*** Data shown Section Begins ***

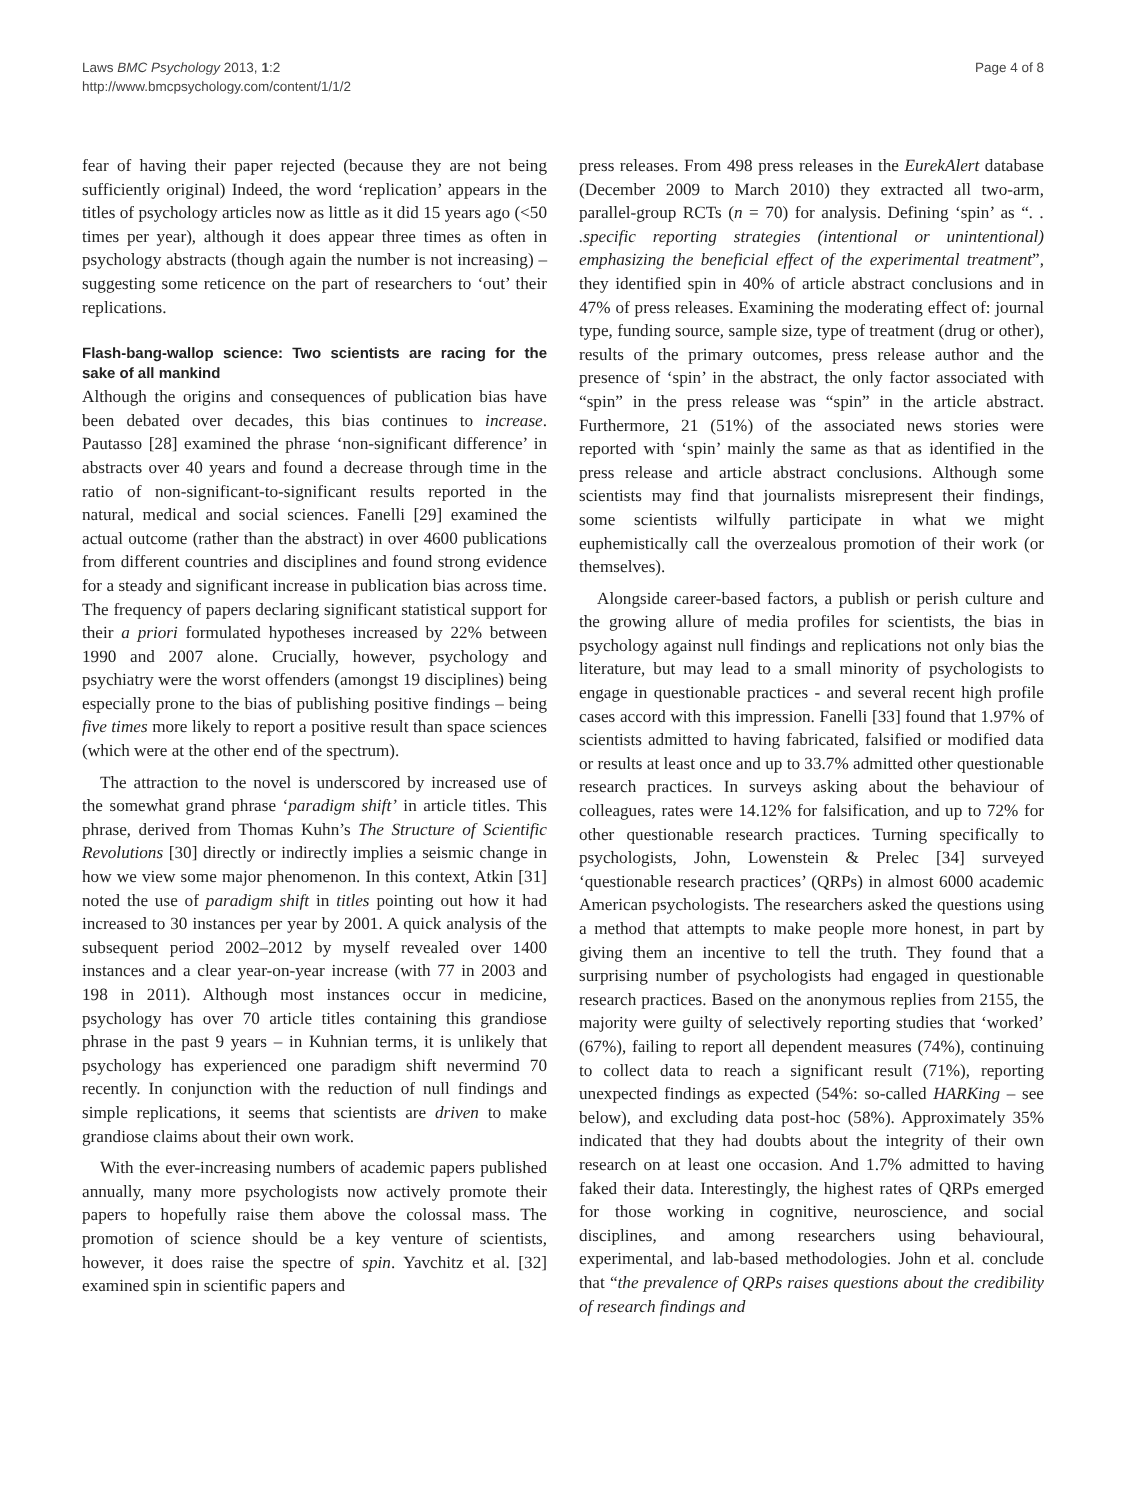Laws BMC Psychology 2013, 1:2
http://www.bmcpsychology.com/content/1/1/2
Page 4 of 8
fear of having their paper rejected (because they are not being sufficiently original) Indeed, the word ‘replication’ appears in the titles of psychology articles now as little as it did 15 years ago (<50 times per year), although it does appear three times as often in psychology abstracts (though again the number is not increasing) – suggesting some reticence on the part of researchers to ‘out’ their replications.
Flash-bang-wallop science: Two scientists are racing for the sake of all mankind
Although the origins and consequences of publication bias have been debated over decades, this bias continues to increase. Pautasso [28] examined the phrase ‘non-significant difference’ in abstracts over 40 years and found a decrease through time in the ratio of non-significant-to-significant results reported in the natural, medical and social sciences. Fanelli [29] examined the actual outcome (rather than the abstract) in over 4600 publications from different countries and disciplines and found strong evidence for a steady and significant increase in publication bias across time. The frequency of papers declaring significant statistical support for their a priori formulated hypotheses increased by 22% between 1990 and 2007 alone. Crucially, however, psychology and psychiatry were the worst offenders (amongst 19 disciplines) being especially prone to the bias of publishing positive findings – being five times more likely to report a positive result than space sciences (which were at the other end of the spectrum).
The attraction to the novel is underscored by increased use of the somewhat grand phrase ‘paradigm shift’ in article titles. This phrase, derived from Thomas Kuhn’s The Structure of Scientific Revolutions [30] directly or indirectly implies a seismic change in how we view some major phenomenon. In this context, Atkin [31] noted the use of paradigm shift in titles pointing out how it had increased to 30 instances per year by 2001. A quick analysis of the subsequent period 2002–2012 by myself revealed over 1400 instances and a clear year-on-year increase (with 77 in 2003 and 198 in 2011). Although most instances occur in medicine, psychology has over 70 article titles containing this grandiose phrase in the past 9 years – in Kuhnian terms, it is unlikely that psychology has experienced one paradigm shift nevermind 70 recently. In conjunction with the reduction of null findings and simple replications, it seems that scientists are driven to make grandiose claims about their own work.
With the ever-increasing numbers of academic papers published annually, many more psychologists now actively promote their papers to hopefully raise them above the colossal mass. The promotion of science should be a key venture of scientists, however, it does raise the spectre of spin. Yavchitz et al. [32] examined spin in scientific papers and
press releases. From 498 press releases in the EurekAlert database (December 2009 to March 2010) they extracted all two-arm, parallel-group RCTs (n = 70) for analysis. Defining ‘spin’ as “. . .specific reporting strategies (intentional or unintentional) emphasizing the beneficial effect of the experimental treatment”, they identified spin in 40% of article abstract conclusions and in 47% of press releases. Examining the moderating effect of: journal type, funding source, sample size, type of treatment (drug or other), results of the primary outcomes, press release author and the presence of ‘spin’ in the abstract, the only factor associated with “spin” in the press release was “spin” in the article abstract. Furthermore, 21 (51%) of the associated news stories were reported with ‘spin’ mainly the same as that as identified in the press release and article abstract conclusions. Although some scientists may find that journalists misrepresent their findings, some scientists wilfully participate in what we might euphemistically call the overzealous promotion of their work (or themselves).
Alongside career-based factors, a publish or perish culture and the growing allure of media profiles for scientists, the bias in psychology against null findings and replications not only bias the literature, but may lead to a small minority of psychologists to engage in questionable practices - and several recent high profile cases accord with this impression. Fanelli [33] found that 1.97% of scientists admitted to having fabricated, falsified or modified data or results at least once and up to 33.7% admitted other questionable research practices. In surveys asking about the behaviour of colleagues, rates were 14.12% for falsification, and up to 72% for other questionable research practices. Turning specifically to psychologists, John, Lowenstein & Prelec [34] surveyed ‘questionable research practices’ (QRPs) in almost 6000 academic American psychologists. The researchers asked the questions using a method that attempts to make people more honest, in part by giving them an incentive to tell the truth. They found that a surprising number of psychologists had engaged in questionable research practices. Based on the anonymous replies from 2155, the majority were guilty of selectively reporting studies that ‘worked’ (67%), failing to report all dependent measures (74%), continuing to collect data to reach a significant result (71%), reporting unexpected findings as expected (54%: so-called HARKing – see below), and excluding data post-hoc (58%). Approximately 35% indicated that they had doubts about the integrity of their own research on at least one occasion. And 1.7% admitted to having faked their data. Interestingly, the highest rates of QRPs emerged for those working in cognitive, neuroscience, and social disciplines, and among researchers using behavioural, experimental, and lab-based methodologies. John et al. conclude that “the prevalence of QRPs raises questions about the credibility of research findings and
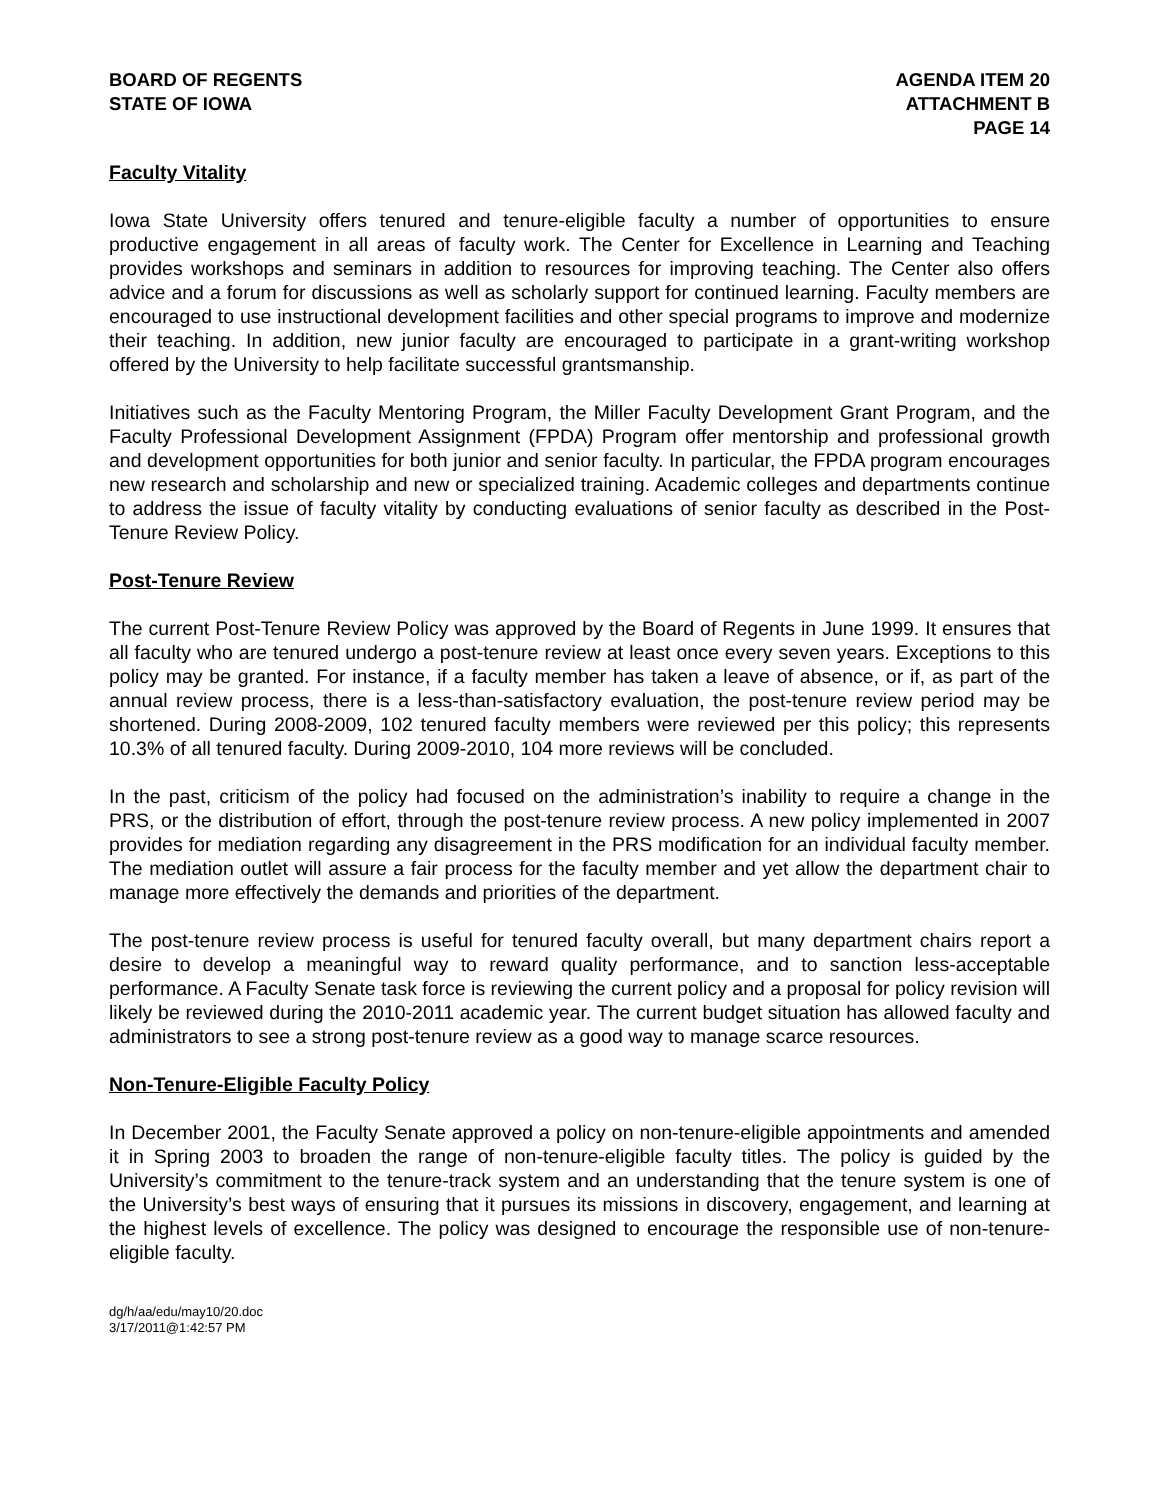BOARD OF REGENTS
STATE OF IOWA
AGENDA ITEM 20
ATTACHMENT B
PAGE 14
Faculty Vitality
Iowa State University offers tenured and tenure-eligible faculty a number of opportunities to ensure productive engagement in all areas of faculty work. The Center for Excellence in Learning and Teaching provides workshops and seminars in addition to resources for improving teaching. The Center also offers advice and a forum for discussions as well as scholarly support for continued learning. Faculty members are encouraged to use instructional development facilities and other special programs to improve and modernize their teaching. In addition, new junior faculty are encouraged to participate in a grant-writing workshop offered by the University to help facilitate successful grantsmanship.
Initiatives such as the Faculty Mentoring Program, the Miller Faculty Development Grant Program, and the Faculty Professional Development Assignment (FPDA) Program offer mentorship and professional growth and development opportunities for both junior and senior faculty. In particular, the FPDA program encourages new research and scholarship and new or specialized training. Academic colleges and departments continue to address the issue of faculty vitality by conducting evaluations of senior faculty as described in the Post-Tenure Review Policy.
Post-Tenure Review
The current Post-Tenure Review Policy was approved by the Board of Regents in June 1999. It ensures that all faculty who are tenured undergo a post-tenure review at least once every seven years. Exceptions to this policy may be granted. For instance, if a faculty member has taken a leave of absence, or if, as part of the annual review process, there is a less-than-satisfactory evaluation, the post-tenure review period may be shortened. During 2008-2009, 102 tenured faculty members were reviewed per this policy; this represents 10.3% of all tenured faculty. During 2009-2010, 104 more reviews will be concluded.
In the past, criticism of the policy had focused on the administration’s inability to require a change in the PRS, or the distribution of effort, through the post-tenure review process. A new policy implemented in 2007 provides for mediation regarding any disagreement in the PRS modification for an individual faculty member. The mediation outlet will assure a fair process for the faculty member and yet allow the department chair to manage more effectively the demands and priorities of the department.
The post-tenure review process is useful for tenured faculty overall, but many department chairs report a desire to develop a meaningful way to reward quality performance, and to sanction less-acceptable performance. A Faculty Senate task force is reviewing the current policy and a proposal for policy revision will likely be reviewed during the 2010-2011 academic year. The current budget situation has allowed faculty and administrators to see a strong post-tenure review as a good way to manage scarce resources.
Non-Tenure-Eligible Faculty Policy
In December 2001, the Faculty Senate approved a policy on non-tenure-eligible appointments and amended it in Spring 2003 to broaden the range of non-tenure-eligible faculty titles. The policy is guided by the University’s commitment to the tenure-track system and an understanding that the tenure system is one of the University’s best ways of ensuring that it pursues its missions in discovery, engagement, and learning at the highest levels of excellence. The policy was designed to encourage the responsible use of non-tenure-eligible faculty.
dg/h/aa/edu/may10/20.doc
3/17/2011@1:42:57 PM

*** Data shown Section Ends ***

Only the number should be given: the count of lines above that hold the word "approved".

__Answer for this exercise__. 2